--- PASSAGE TO READ ---
I understand your predicament very well. This world, these days, can be quite harsh to someone who doesn't fit stereotypical images portrayed by the media. Unfortunately, there is really nothing you or I can do to change that. This condition will prevail.

So, given that we can't change how the world thinks, it follows that we need to look within ourselves to see how we can affect change in our lives. This is going to involve making compromises with ourselves. Maybe we can't be 100% true to ourselves. Maybe we can't be 100% original and authentic, because we need to adapt to the world a bit (how much is up to you), so that we are accepted.

Let's face it, it's unfortunate that we have to change who we are just because of the stereotypes, but it's either that or a lifetime of solitude. Which is better ? I think you know.

You seem to be aware that you're not in the best physical shape. What about exercise ? You mentioned some physical challenges, but are you able to do any kind of exercise ? Exercise really is a miracle drug, and can transform your life like you wouldn't believe. Not only would it improve your health, both physical and emotional, but it would also give you the confidence you feel is lacking. No need to chase after supermodel images … just enough to stay healthy and fit.

Let women see your best self. Let them see you proudly march in complete confidence and comfortable in your own skin. They will be drawn to you like iron filings to a magnet.

As for your values, esp. how to treat women, you're already in the right place, so, if you can add to that some improvement in other areas, you're gonna be Mr. Cassanova !

Give it your best shot, my man !
Thanks for those words. Yes, I am considering working out.

There is one issue though. I think at the end of the day, it is going to take a change throughout my entire life to become that guy.
--- ITEMS ---
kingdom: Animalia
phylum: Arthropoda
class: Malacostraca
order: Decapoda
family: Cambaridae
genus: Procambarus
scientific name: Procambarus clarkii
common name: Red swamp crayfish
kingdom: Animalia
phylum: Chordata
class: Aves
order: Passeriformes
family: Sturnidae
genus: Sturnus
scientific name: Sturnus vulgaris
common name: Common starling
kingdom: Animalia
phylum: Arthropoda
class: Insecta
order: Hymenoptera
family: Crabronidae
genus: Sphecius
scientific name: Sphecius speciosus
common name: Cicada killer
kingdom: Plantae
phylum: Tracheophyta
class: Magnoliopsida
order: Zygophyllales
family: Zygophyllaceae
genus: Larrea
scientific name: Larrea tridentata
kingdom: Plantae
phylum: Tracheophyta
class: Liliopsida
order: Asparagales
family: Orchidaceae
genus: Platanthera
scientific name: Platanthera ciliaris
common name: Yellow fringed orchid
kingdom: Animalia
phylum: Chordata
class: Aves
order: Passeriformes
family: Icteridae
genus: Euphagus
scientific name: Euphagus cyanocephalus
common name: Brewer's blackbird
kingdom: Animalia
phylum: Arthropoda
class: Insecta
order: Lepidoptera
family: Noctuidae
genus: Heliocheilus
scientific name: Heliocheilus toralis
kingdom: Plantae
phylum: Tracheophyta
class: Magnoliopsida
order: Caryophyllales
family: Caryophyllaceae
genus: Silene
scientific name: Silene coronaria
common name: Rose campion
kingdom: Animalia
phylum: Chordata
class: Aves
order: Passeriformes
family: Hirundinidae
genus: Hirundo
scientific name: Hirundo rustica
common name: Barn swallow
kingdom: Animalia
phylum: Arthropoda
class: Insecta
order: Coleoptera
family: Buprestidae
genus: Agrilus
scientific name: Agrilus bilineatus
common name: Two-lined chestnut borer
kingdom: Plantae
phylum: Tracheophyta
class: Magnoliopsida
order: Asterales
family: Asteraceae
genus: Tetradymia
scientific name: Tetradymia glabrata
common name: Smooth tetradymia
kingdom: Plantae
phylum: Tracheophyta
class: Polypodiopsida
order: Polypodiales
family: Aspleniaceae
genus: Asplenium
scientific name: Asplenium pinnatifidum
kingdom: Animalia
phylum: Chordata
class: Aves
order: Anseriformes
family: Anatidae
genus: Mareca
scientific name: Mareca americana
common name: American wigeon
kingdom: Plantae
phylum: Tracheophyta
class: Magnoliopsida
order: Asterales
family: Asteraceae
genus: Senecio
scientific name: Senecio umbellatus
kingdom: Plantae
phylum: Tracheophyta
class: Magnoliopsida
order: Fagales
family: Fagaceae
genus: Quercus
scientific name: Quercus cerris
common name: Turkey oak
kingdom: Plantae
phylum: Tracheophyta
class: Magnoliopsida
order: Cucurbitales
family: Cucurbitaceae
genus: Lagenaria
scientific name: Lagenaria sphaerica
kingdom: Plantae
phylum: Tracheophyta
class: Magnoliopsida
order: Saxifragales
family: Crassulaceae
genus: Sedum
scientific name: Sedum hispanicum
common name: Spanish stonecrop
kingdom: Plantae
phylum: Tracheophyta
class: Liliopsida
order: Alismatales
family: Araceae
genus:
---
Write out every sentence in the advice exchange about dating and self-improvement that ends with a question mark. The lines after the text aren't needed for this work.

1. "Which is better ?"
2. "What about exercise ?"
3. "You mentioned some physical challenges, but are you able to do any kind of exercise ?"